Failing criminal justice system – delay
The median delay from reporting an offence to a charge (or a court summons in the magistrates’ court) is 465 days. As most serious offences and not-guilty pleas will be heard in the Crown Court where a further delay of a year or two is likely, victims (and offenders) can face four or five years with a case hanging over them.
Harsher sentences – misleading the public
Members of the public may support the government’s proposals (and Labour’s rejected amendments) unaware that they would have almost no impact on length of time served.

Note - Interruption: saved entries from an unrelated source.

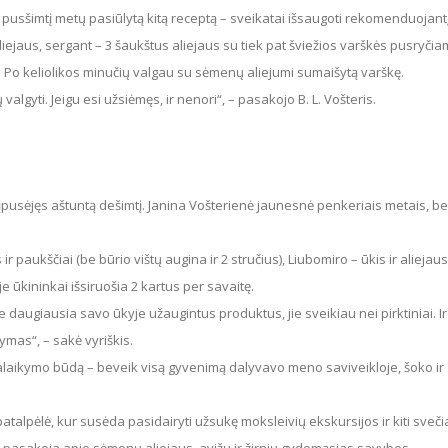
iejaus, sergant – 3 šaukštus aliejaus su tiek pat šviežios varškės pusryčia
algyti. Jeigu esi užsiėmęs, ir nenori“, – pasakojo B. L. Vošteris.
uje ūkininkai išsiruošia 2 kartus per savaitę.
ymas“, – sakė vyriškis.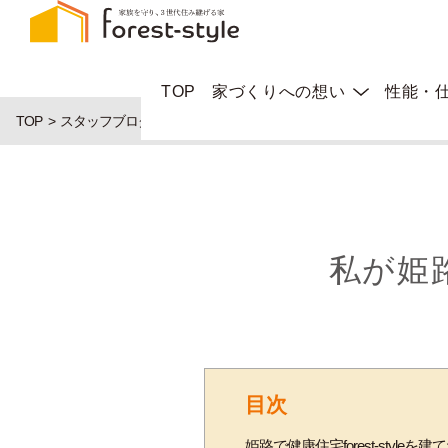
TOP
家づくりへの想い
性能・
TOP
スタッフブログ
私が姫路の健康住宅forest-styleを選んだ理由
私が姫路
目次
姫路で健康住宅forest-style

The government proposes that those serving over four years imprisonment for sexual offences would serve two-thirds of their sentence in prison, rather than the current half, before being released under supervision. Under current sentencing guidelines, the minimum recommended sentencing starting point for rape is four years. The average length of sentence for rape is nine years and nine months and the two-thirds rule already applies to those serving over seven years. So the proposed measure will impact on only a handful of offenders.
Similarly, if the majority of rape offenders are already serving over nine years, increasing the minimum sentence to seven years (as Labour proposed) would impact on very few offenders.
Those that will be caught up in the new punitive measures will be those who the courts consider to be at the least ‘serious’ end of the rape spectrum but for whom a sentence below four years has already been ruled out by the sentencing guidelines.
Government rape review
The government published the end-to-end rape review report on findings and actions on 18 June 2021. The report sets out the measures the government and criminal justice agencies intend to take to improve the criminal justice system for victims.
Strengthening expertise and giving better and more focused attention at every stage of the criminal justice process must be welcomed. However, the measures are superficial and unlikely to make an impression on the woefully low conviction rates that currently stand at 0.7 percent of (self-report) rapes or 1.3 percent of those reported to the police.
The plan (and the new sentencing proposals) totally ignores the needs of the 84 percent of women who do not report rapes, the majority of whom are raped within an intimate relationship. It offers no protection for them or even an understanding of the impact a relationship has on a woman’s capacity to report rape. Nor are any resources provided for other organisations that might be more appropriate or better meet their needs.
Victimising the victim
Harsher sentences risk requiring a greater burden of proof and cases will be more aggressively contested, leading to further delays and more not-guilty pleas. Perhaps juries will be unlikely to convict except in the most violent and clear-cut cases. Women too, may be reluctant to come forward with allegations of rape if the consequences of doing so for them – or their assailant – are so severe. A number of those convicted would be the fathers of the victim’s children or people they have loved and perhaps still do.
The proposals for harsher sentences are not designed to support women or victims of sexual assault. They will have a negligible impact on sentencing length and no impact on offending. They are intended to strengthen Conservative and Labour’s hardline credentials. Their promotion is virtue signalling at it most cynical.